(Data for this exercise)
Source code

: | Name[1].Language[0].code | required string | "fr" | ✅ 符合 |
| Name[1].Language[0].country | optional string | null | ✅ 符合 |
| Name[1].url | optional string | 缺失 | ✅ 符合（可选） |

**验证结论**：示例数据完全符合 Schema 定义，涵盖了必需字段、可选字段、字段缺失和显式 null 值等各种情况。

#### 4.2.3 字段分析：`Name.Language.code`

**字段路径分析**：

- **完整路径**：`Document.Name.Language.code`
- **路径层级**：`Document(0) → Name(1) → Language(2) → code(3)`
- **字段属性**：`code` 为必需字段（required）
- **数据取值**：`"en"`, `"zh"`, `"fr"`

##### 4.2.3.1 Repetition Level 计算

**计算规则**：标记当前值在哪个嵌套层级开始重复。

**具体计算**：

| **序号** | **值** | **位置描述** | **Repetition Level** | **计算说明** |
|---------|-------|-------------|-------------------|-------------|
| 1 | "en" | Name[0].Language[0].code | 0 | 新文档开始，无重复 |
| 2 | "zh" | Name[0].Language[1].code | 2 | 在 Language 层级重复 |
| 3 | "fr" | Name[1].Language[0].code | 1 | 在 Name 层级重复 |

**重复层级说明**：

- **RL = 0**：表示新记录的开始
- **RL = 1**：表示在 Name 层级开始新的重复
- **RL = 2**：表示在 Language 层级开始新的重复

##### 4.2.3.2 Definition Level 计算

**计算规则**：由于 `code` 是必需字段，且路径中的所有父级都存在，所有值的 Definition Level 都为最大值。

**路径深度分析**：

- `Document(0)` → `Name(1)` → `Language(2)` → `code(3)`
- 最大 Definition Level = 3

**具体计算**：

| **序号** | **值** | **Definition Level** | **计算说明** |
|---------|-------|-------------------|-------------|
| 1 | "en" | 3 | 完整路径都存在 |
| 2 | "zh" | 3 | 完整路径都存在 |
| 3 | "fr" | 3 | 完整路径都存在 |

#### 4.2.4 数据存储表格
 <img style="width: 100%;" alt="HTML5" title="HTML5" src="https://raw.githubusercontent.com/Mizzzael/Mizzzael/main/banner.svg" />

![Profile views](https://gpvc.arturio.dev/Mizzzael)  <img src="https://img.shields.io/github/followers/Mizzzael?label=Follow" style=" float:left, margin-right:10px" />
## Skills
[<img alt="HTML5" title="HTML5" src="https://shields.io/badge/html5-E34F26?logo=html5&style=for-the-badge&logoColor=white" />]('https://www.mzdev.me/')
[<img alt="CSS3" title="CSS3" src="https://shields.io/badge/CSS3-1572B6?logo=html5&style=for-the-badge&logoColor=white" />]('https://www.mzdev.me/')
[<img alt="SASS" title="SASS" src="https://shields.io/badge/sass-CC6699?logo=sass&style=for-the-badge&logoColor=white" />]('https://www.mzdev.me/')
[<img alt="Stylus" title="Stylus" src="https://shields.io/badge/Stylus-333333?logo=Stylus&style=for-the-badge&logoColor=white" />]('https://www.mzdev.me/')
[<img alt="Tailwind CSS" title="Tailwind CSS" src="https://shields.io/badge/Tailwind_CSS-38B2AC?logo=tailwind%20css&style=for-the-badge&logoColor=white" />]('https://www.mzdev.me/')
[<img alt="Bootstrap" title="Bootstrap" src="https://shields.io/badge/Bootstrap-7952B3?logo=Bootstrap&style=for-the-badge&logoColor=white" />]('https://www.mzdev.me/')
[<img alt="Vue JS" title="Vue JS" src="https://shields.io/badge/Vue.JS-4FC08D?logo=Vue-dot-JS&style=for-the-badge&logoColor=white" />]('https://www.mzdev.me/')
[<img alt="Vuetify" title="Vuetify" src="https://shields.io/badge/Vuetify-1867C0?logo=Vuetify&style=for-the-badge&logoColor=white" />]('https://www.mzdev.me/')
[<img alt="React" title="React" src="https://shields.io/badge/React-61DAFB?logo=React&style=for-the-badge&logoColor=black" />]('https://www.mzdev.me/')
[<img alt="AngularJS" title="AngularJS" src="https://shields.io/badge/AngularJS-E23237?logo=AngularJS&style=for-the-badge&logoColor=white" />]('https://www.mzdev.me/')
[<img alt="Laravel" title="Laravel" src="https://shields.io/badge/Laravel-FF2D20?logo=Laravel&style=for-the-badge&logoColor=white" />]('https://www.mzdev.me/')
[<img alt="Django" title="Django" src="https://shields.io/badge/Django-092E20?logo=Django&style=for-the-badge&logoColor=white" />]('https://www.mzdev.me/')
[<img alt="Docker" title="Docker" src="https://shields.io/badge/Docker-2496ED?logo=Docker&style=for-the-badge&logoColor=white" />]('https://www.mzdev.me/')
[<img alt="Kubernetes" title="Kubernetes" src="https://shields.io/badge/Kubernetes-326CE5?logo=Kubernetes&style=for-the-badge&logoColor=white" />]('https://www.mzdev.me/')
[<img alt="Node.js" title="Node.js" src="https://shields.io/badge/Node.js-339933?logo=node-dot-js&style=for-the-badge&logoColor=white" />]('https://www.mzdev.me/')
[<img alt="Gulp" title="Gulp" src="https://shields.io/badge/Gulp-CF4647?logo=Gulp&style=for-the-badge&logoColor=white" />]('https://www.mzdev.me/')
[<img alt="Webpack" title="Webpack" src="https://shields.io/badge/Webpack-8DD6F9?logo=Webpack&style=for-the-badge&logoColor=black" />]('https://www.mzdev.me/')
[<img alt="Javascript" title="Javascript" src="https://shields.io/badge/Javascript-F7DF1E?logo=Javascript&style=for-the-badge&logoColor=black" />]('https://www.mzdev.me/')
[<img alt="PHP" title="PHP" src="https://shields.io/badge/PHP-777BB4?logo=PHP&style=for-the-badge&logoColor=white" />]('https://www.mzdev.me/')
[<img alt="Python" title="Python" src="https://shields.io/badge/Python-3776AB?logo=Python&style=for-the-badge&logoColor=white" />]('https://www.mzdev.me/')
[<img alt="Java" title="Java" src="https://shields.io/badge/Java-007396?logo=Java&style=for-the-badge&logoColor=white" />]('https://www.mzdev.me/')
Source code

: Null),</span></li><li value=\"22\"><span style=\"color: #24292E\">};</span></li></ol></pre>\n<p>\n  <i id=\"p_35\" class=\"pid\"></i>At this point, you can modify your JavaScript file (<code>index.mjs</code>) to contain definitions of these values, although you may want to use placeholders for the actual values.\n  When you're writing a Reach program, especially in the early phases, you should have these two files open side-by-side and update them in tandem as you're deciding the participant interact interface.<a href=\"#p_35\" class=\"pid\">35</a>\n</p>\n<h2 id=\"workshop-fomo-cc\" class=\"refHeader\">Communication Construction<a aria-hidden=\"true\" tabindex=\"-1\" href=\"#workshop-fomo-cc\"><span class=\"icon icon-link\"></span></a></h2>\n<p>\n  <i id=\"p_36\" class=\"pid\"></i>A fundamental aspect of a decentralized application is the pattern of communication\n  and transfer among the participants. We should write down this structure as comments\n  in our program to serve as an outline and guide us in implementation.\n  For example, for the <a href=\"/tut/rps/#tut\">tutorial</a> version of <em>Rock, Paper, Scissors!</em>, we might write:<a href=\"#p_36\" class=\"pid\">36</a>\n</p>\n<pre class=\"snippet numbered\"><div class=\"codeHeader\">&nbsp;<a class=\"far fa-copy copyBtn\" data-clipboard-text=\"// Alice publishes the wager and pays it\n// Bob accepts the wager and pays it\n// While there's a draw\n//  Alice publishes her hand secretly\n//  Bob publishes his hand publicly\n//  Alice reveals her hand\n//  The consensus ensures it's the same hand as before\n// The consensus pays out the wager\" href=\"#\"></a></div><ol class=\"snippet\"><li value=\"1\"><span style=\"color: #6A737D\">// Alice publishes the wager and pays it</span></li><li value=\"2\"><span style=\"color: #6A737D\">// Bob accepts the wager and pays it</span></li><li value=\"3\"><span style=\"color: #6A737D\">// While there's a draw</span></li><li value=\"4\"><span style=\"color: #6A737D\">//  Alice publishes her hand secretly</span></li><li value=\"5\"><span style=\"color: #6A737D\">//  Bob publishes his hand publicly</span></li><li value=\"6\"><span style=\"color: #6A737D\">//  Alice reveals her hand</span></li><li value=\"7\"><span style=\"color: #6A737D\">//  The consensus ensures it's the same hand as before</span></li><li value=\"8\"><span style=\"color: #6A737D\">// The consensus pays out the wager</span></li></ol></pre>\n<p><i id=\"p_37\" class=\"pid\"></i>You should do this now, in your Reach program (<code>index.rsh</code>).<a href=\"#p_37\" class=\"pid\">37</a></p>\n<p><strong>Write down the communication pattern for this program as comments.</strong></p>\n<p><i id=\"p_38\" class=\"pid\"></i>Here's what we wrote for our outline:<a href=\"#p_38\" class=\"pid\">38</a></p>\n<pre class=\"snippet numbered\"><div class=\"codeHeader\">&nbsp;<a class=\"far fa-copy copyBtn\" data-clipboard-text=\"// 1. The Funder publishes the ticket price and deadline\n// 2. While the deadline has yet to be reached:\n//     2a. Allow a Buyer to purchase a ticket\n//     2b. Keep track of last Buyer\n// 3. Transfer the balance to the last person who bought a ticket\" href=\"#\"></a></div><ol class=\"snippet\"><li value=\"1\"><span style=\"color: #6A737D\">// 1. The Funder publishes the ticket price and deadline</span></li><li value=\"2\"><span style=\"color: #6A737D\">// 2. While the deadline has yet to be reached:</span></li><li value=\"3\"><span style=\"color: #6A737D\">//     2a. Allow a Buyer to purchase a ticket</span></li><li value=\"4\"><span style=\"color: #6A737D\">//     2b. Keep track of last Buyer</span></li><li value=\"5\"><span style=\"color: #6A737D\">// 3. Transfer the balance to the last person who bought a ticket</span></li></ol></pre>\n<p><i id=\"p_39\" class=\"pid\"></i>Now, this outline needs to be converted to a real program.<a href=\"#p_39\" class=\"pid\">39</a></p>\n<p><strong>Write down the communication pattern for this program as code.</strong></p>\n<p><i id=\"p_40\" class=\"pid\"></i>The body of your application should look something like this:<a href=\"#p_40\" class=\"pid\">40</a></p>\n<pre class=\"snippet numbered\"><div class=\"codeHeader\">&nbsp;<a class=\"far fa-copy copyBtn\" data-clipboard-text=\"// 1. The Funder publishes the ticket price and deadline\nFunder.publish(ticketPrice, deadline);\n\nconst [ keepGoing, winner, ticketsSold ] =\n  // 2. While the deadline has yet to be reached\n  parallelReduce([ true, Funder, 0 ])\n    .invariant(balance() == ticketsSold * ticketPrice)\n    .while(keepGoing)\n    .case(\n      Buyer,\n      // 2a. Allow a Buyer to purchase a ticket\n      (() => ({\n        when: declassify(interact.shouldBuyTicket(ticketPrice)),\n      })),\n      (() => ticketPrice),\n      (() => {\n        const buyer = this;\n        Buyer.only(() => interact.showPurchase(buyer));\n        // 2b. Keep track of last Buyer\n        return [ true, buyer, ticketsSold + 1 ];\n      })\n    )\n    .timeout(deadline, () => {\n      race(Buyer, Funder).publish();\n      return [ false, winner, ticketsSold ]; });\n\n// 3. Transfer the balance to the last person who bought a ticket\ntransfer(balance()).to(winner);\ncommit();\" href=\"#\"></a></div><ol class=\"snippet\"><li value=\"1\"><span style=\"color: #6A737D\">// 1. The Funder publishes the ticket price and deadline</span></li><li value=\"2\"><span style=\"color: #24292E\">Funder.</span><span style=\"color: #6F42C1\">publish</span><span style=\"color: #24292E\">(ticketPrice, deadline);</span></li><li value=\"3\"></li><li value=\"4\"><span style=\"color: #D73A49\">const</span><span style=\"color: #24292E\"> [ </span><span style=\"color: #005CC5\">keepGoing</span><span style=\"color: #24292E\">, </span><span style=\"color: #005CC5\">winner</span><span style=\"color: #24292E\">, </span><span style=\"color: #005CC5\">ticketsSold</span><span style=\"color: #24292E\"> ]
(End Data for this exercise)
» **Task prompt**
What lines in the records contain the word "optional"? Return each one.

» **Reply**
| Name[1].Language[0].country | optional string | null | ✅ 符合 |
| Name[1].url | optional string | 缺失 | ✅ 符合（可选） |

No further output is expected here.